In Hanoi, Rösler should try to advocate for a release of imprisoned bloggers and for more Internet freedom

German Minister for Economic Affairs visits Vietnam (17.09.)

During his visit to Hanoi, the German Minister for Economic affairs, Philipp Rösler, should try to advocate for the release of imprisoned bloggers and for more freedom of the Internet in Vietnam. The Society for Threatened Peoples (STP) addressed this appeal to the Minister on the occasion of his visit to the south-east Asian country. "The rigorous restriction of Internet freedom in Vietnam is not only interfering with the freedom of expression, but also with job-qualification training for new workers," criticized the STP's expert on questions regarding Asia, Ulrich Delius, in Göttingen on Monday. "If one of Germany's strategic partners flouts basic human rights and this also interferes with the economy, the matter should also concern the Federal Minister for Economic Affairs."

Germany is paying court to the emerging economic nation although Vietnam's human rights record is catastrophic. The country was chosen to be a "strategic partner" although it is considered to be an enemy of the Internet and is known to suppress ethnic and religious minorities. Since Vietnam started blocking critical websites in May 2004 – following a Chinese example – there are now more than 30 million Internet users who can no longer freely access information on minorities, democracy and human rights. Just recently, the authorities announced further drastic measures of Internet censorship. The new policy for online internet services will make the prosecution of critical bloggers even more simple. It is planned to prohibit – and declare punishable – any public criticism against the "Socialist Republic" and any act of "undermining the unity of the people". In effect, anyone who uses the Internet to criticize human rights violations or to posts critical comments on the situation of ethnic and religious minorities, becomes liable for prosecution.

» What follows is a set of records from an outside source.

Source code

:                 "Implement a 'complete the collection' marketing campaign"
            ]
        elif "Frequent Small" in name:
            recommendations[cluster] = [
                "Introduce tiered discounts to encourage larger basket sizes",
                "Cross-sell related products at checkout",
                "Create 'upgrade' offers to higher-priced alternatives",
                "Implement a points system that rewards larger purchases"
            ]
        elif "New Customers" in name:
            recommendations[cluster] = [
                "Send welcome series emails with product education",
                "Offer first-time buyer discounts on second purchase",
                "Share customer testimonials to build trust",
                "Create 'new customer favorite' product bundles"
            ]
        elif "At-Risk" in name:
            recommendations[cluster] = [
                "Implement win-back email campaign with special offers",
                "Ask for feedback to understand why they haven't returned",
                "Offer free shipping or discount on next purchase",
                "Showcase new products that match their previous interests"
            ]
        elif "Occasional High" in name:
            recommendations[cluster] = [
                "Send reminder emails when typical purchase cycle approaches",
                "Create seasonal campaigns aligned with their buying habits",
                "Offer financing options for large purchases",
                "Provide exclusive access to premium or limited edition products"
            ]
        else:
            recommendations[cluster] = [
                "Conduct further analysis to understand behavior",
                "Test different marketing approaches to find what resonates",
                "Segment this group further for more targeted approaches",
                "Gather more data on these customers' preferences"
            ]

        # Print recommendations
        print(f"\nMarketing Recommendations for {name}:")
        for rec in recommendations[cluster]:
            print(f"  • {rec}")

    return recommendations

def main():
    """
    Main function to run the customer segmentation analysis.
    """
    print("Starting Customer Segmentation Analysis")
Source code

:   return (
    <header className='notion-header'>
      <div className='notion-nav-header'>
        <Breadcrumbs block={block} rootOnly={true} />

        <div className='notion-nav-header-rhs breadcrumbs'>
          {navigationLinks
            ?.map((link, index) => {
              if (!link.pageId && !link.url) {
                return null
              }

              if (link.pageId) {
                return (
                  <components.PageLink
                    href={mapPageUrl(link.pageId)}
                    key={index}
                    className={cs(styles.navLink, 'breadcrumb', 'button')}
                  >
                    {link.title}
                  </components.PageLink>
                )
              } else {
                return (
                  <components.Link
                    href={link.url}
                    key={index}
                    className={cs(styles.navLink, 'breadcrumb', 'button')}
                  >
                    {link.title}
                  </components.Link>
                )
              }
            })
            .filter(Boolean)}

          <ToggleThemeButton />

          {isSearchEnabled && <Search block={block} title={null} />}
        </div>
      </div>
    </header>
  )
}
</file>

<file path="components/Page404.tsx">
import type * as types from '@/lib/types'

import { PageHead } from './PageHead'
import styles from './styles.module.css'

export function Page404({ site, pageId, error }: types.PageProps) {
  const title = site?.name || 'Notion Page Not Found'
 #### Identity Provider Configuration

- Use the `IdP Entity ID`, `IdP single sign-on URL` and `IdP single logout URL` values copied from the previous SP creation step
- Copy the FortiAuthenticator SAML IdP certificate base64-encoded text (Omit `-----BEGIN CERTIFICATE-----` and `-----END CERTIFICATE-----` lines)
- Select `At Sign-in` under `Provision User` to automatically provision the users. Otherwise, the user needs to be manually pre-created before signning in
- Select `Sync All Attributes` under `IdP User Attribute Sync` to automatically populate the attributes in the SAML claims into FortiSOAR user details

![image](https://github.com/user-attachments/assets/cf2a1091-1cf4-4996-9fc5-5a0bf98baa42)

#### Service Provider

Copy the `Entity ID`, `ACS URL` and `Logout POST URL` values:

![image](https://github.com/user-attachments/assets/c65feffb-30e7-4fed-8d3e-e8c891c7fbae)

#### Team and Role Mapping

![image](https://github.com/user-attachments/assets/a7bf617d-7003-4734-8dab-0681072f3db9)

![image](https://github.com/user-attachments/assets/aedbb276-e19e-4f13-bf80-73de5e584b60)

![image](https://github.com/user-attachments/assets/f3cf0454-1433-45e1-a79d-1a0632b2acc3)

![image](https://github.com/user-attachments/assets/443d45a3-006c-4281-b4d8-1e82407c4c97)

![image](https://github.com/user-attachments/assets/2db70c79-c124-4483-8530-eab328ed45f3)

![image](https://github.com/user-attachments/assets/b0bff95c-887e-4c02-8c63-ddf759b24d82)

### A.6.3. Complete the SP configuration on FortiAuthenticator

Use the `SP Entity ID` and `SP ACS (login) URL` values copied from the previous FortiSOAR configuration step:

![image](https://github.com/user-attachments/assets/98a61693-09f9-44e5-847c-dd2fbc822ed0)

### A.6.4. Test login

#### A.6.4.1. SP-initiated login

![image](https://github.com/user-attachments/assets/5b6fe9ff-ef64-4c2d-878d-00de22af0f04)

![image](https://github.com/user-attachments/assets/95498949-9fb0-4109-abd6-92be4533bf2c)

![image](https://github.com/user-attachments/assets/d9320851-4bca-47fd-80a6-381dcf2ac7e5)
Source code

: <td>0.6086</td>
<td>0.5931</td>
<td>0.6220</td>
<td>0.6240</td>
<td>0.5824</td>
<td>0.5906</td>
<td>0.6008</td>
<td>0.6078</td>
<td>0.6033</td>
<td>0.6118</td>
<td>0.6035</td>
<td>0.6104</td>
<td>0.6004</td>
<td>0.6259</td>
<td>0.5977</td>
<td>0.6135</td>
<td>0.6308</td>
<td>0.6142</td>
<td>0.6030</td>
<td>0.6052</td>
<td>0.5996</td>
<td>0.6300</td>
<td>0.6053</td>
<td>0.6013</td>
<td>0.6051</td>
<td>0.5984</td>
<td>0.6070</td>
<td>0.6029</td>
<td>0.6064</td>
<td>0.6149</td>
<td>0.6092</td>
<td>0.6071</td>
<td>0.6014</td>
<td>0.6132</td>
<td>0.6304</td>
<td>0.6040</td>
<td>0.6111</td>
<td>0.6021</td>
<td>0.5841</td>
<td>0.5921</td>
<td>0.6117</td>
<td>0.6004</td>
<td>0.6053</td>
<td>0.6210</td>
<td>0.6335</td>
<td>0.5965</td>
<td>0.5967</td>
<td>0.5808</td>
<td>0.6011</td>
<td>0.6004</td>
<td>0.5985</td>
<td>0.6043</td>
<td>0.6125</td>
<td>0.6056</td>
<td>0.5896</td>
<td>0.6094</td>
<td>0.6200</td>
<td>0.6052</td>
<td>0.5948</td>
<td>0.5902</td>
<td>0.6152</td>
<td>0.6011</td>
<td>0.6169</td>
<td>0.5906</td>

Thus, Vietnam is trying to ban any attempt to distribute information about the ongoing human rights violations against the mountain tribes who are fighting against land grabs and the arbitrary closing of Protestant churches. The Khmer Krom, the Hmong and other ethnic minorities are not allowed to inform others about their problems via the internet. Bloggers who try to criticize the denial of religious freedom for Catholics are also affected. Some of the people who were arrested already are devout Roman Catholics who are fighting for civil rights because of their religious beliefs. In May 2012, four Catholic students were sentenced to up to three and a half years in prison for allegedly spreading propaganda against the government. Mrs. Ta Phong Tan, a 43-year-old Catholic and former policewoman, is being held in custody since September 2011. As a form of protest against the arbitrary arrest of her daughter, her mother burned herself in July 2012.